### DATASET RECORDS:
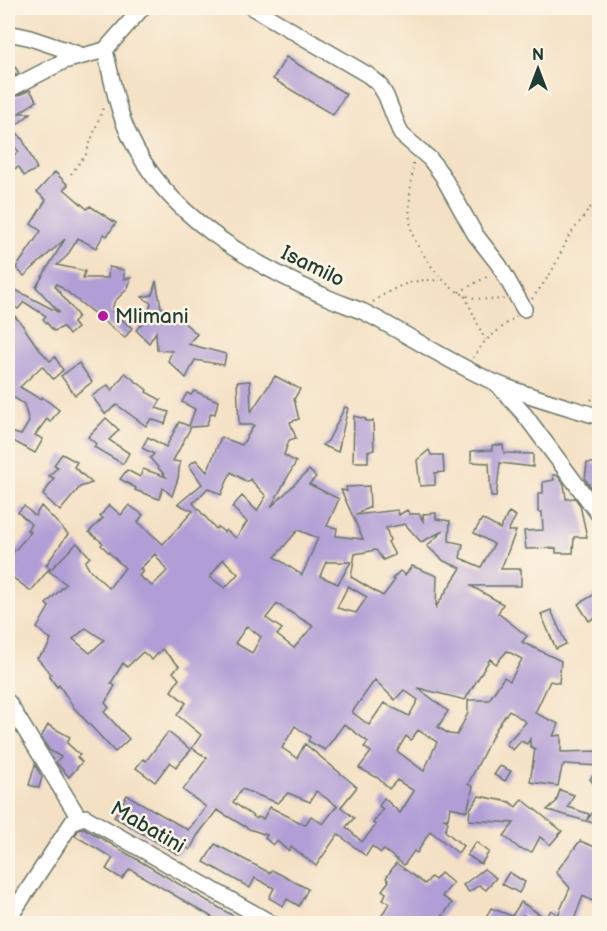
<svg xmlns="http://www.w3.org/2000/svg" width="607" height="931" font-family="'Balsamiq Sans',sans-serif">
	<style>
		.building { fill: #b19ed6; fill-rule: evenodd }
		.lines { fill: none; stroke-linecap: round; stroke-linejoin: round }
		.minor-casing { stroke: #6a7667; stroke-width: 18 }
		.path { stroke: #6a7667; stroke-width: 2; stroke-dasharray: 1.5 4.5; stroke-linecap: butt }
		.minor { stroke: #fff; stroke-width: 15 }
		.poi-dot { fill: #b5179e; stroke: #fcf5e5; stroke-width: 2 }
		.labels { text-anchor: middle; stroke-width: 5; stroke-linejoin: round; paint-order: stroke }
		.street-label { font-size: 21px; fill: #1f3d34; stroke: #fcf5e5 }
		.poi-label { font-size: 21px; fill: #1f3d34; stroke: #fcf5e5; text-anchor: start }
	</style>
	<rect width="100%" height="100%" fill="#fcf5e5"/>
	<filter id="ink" filterUnits="userSpaceOnUse"><feTurbulence type="fractalNoise" baseFrequency=".0167" numOctaves="2"/><feDisplacementMap in="SourceGraphic" scale="12" xChannelSelector="R" yChannelSelector="G"/><feConvolveMatrix kernelMatrix="1 2 1 2 8 2 1 2 1" color-interpolation-filters="sRGB"/></filter>
	<filter id="wash" filterUnits="userSpaceOnUse"><feTurbulence type="fractalNoise" baseFrequency=".008" numOctaves="4" result="noise"/><feDisplacementMap in="SourceGraphic" scale="24" xChannelSelector="R" yChannelSelector="G"/><feGaussianBlur stdDeviation="1.35" result="paint"/><feColorMatrix in="noise" values="0 0 0 0 0 0 0 0 0 0 0 0 0 0 0 0 0 1.4 0 .05"/><feComposite in="paint" operator="in"/></filter>
	<g filter="url(#wash)">
		<rect width="100%" height="100%" fill="#f4e1c5"/>
		<g id="blocks">
			<g class="building">
				<path d="M286,57l60,37 -13,21 -60,-36z"/>
				<path d="M15,67l4,6 -9,5 -2,-6z"/>
				<path d="M30,90l7,11 -18,12h12l-18,15 10,12 14,29 -13,7 -5,-9 -5,2 -6,-7v-4l11,-6 -11,-15v-37z"/>
				<path d="M55,172l13,13 -4,4 23,20 3,-3 26,17 -9,13 -3,-2 -8,14 -18,-10 -11,18 -10,9 28,6 -2,7h25l1,-11 15,3v9l7,-1 -3,10 -14,14 -2,10 20,16 -7,10 -68,-54 -2,2 23,30 -5,7 4,5 -8,7 -6,-8 -9,4 -11,-12 3,-3 -22,-14 -6,7 -10,-7v-16l52,27 -24,-26 29,-48 -41,37 -8,-8 25,-37 -10,-7 15,-24 -9,-8z"/>
				<path d="M156,281l5,26 21,11 -1,2 16,14 -9,10 38,10 -2,11 -29,-5 -9,18 -18,-17 4,-10 -15,-1 -1,-18 -7,11 -13,-13 11,-12 4,-15 -9,-6 10,-2z"/>
				<path d="M8,309l13,14 17,25 12,13 5,-4 8,13 -10,9 -11,-13 -22,21 20,12 2,-2 17,13 -9,12 -3,-3 -12,16 8,4 -8,14 -27,-15v-7l13,4 8,-13 -5,-18 -16,-10z"/>
				<path d="M79,363l13,19 -17,13 -14,-19z"/>
				<path d="M125,373l22,17 -1,2 15,8 -5,8 13,4 -4,12 -14,-5 -5,7 -29,-21 -12,9 -13,-18 16,-11 4,6z"/>
				<path d="M275,376l25,13 -6,10 5,20 -9,3 6,16 -7,2 -5,15 12,7 -25,45 38,-37 7,7 -7,7 30,15 -12,27 10,2 -1,8 27,3 -22,-49 6,1 -1,-4 23,-1 1,21 -15,8 43,-5 1,5 8,-5 3,4h9l4,7v-7l13,-1v6l14,2 -1,20 14,3 -3,14 21,9 13,-23 -20,-11 8,-14 18,10 9,-17 7,4 -8,15h8l-15,38h20v17h-50l32,18 -5,9 29,23 -5,6 39,19 -2,22 -9,-2 -15,32 24,11 -6,12 8,-1v17l39,-1v15l-35,-2 -3,3 -4,19 -28,-4 5,-33 -5,-3v-7l-3,5 -6,-3 -8,9 -7,-6 20,-22 -17,-12 -13,19 -28,55 5,3 -6,24 -17,-4 -2,12 -5,-1 5,4 -3,9 18,15 -5,7 -28,-22 -13,22 -3,-2 -10,14 -20,-15 -3,3 -9,-7 -6,10 -28,-22 -22,32 -24,-19 -4,4 -11,-10 -4,4 -8,-7 2,-3 -18,-6 -32,-19 -20,26 -7,14 -5,-4 -6,9 -65,-38 13,-22 61,35 18,-23 -23,-17 24,-32 -15,-10 9,-13 -24,-20 9,-12 -15,-12 8,-12 -6,-7 6,-6 -17,-17 -10,11 -9,-8 -16,15 -4,-4 -12,20 4,3 -10,17 4,5 -5,4 25,27 -14,13 -41,-44 -15,-23 -2,2 -8,-11 2,-2 -14,-16 9,-8 5,-10 -14,-12 12,-21 -3,-3 20,-20 -17,-13 28,-28 13,14 -5,5 4,7 20,19 16,-20 -24,-23 2,-2 -14,-11 14,-14 -3,-2 9,-11 12,10 8,-10 14,10 -5,7 25,22 30,-33 -15,-7 24,-20 -13,-19 7,-5 11,12 14,-35 21,8 12,-20h-15l-2,-43 13,-1 1,31zM231,472l16,10 3,-3 16,17 -9,15 -15,-15 -10,11 15,15 -11,16 -10,-8 -2,2 -6,-5 -2,2 -23,-26 15,-15 13,7zM405,524l16,18 22,-11 -16,15 17,15 17,7 -25,39 1,-31 -25,-10 -7,9 -5,-4 -8,8 3,1 -12,16 -32,-19 4,-23 21,-4 7,10 12,-5 -7,-13 2,-2 -4,-12zM298,530l20,8 -16,37 -27,-18zM155,554l12,17 -15,15 -13,-10 4,-5 -3,-2zM223,559l15,15 -13,14 -15,-11zM326,562h25l-13,22 -18,-8zM348,586l19,11 -11,16 -19,-5zM277,604l36,22 -19,22 -17,-13 5,-6 -16,-11zM247,626l14,11 -9,16 -17,-10zM86,628l18,12 -14,13 -17,-14zM507,651l15,8 -12,22 -6,-4 -15,23h-21v13l-11,22 -8,-1 -11,-7 10,-16 -30,-23 47,12 25,-41 6,5zM375,680l20,20 9,-10 14,10 -9,16 -25,-13 -15,22 -17,-13zM344,724l24,18 -4,5 7,5 -12,16 19,10 11,11 8,-9 17,11 -14,22 -16,-15 -5,8 4,3 -10,14 3,2 -14,17 -16,-15 8,-9 -13,-11 16,-20 -52,-43 -8,14 -15,-10 13,-22 15,11 -2,4 17,9zM418,730l19,12 -13,29 -27,-20 9,-15 5,4zM242,789l36,14 10,-10 22,9 6,-11 21,15 -14,18 -12,-8 -6,9 -35,-18 -7,12 -5,-2 -1,2 -24,-17z"/>
				<path d="M194,391l24,10 -3,13 -4,-1 -5,13 -15,1 -18,34 7,1 -2,16 -6,18 -9,-8 -4,11 -24,-9 1,-2 -16,-9 7,-9 13,7 3,-8 23,8 -16,-19 4,-4 -12,-6 6,-11 18,10 13,-25 10,4 6,-17 -13,-7 5,-9 4,2z"/>
				<path d="M345,407l3,1 -10,44 -16,-7 6,-4z"/>
				<path d="M354,416l12,3 -1,2h8l1,29 -6,1v11h-15z"/>
				<path d="M106,418l13,12 -10,10 20,13 -6,11 -29,-17 2,-3 -8,-7z"/>
				<path d="M492,445h11l1,8 29,1v13l-33,-4 -4,34h-5l-2,-34 -18,-1v-11l21,-1z"/>
				<path d="M429,450l2,5h12l1,17 -9,1v12l-15,1 -3,-26z"/>
				<path d="M62,454l15,8 -3,5 18,16 -12,4 -20,24 -17,-16 11,-17 -5,-2 9,-9 -4,-2z"/>
				<path d="M587,463h13v29l-5,1 -10,-14z"/>
				<path d="M553,475h4l7,9 2,15 9,-1 5,7 7,32h-13l-1,16h-17v-5l-30,1 -2,-18 19,-1 -1,-18h-4v-19h5v-11l11,-2z"/>
				<path d="M24,506l11,10 6,-10 27,28 -22,31 4,3 -19,23 -23,-17v-16l23,-26 -4,-2 4,-6 -13,-12z"/>
				<path d="M600,591v23l-11,7 -11,-17z"/>
				<path d="M551,610l15,34 -10,5 -15,-35z"/>
				<path d="M48,725l22,12 -3,6 13,12 -3,2 5,5 -13,15 -13,-15 5,-5 -12,-7 -8,-13z"/>
				<path d="M168,732l23,18 -15,17 -6,-5 -15,20 -19,-14 7,-9 3,2z"/>
				<path d="M35,765l7,12 -3,11 -10,-3z"/>
				<path d="M500,766l11,5 -6,10 -11,-6z"/>
				<path d="M600,768v14l-4,5 -6,-8z"/>
				<path d="M560,790l14,5 -6,12 21,7 -2,6 13,-17v22l-53,-15 9,-8z"/>
				<path d="M479,796l31,6 6,5 6,-8 40,32 -12,14 -10,-8 -8,15 -12,-3 -16,-13 10,-13 -45,-3 1,-11z"/>
				<path d="M84,828l42,25 121,71h-33l3,-4 -87,-51 -8,10 -16,-10 7,-11 -38,-22 4,-7z"/>
				<path d="M580,841l20,8v56l-17,-9 -8,21 6,7h-32l-5,-4 7,-10 7,5 12,-27 -14,-16z"/>
				<path d="M476,842l13,10 -8,12 -14,-9z"/>
				<path d="M215,844l55,29 2,-3 36,19 -9,17 -12,-7 -4,7 -14,-8 5,-10 -19,-10 -5,10 -46,-26z"/>
				<path d="M396,863l29,21 6,-7 4,3 6,-7 12,10 -11,13 10,7 -11,15 6,6h-44l-8,-6 -3,5 -11,-6 8,-14 -6,-3 3,-7 -4,-3 7,-9 -3,-3z"/>
				<path d="M484,869l12,9 -10,12 -7,-5 -10,7 -6,-7z"/>
				<path d="M509,872l16,10 -6,11 -17,-9z"/>
				<path d="M521,902l23,15 -3,7 -18,-9 -3,3 9,3v3h-46l8,-16 21,8z"/>
			</g>
		</g>
	</g>
	<g filter="url(#ink)">
		<use href="#blocks" fill-opacity="0" stroke="#6a7667" stroke-width="1.5"/>
		<g class="lines">
			<g class="minor-casing">
				<g id="minor">
					<path d="M253,8l115,67 11,9 7,12 15,38 29,25 12,16 33,59 24,31 25,44"/>
					<path d="M8,33l19,4 54,18"/>
					<path d="M105,50c7,29 12,60 25,87 36,78 117,124 192,158 14,7 28,11 42,17 45,23 86,51 132,71 34,14 69,23 104,34"/>
					<path d="M8,90l56,-29 41,-11 37,-42"/>
					<path d="M498,385l26,29 76,102"/>
					<path d="M8,702l71,116"/>
					<path d="M8,920l65,-99 12,-4 188,107"/>
				</g>
			</g>
			<g class="path">
				<path d="M413,163c-1,21 -6,43 -2,64 2,14 9,22 16,33 22,31 37,42 77,39"/>
				<path d="M71,174l15,-20 18,-49"/>
				<path d="M459,292l31,-17"/>
				<path d="M465,296l20,44"/>
				<path d="M532,299l19,-26 18,-37 31,-41"/>
				<path d="M373,302c21,-15 41,-25 67,-21"/>
				<path d="M473,358l12,-17 31,-25"/>
				<path d="M591,400l9,-9"/>
			</g>
			<use href="#minor" class="minor"/>
		</g>
	</g>
	<circle class="poi-dot" cx="103" cy="316" r="6"/>
	<g class="labels">
		<g class="street-label">
			<text transform="translate(313 266) rotate(26)" y="7">Isamilo</text>
			<text transform="translate(148 827) rotate(30)" y="7">Mabatini</text>
		</g>
		<g class="poi-label">
			<text x="115" y="323">Mlimani</text>
		</g>
	</g>
	<rect width="607" height="931" fill="none" stroke="#fcf5e5" stroke-width="30"/>
	<g transform="translate(538 69)" stroke="#fcf5e5" stroke-width="4.5" paint-order="stroke">
	<path d="M0-4.5L10 22L0 15L-10 22Z" fill="#1f3d34"/>
	<text y="-9" font-size="16" font-weight="bold" text-anchor="middle" fill="#1f3d34">N</text>
	</g>
</svg>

### PROMPT:
Please give a count of the lines in the records where the word "text" occurs, with nothing besides it.

### WRITTEN RESPONSE:
6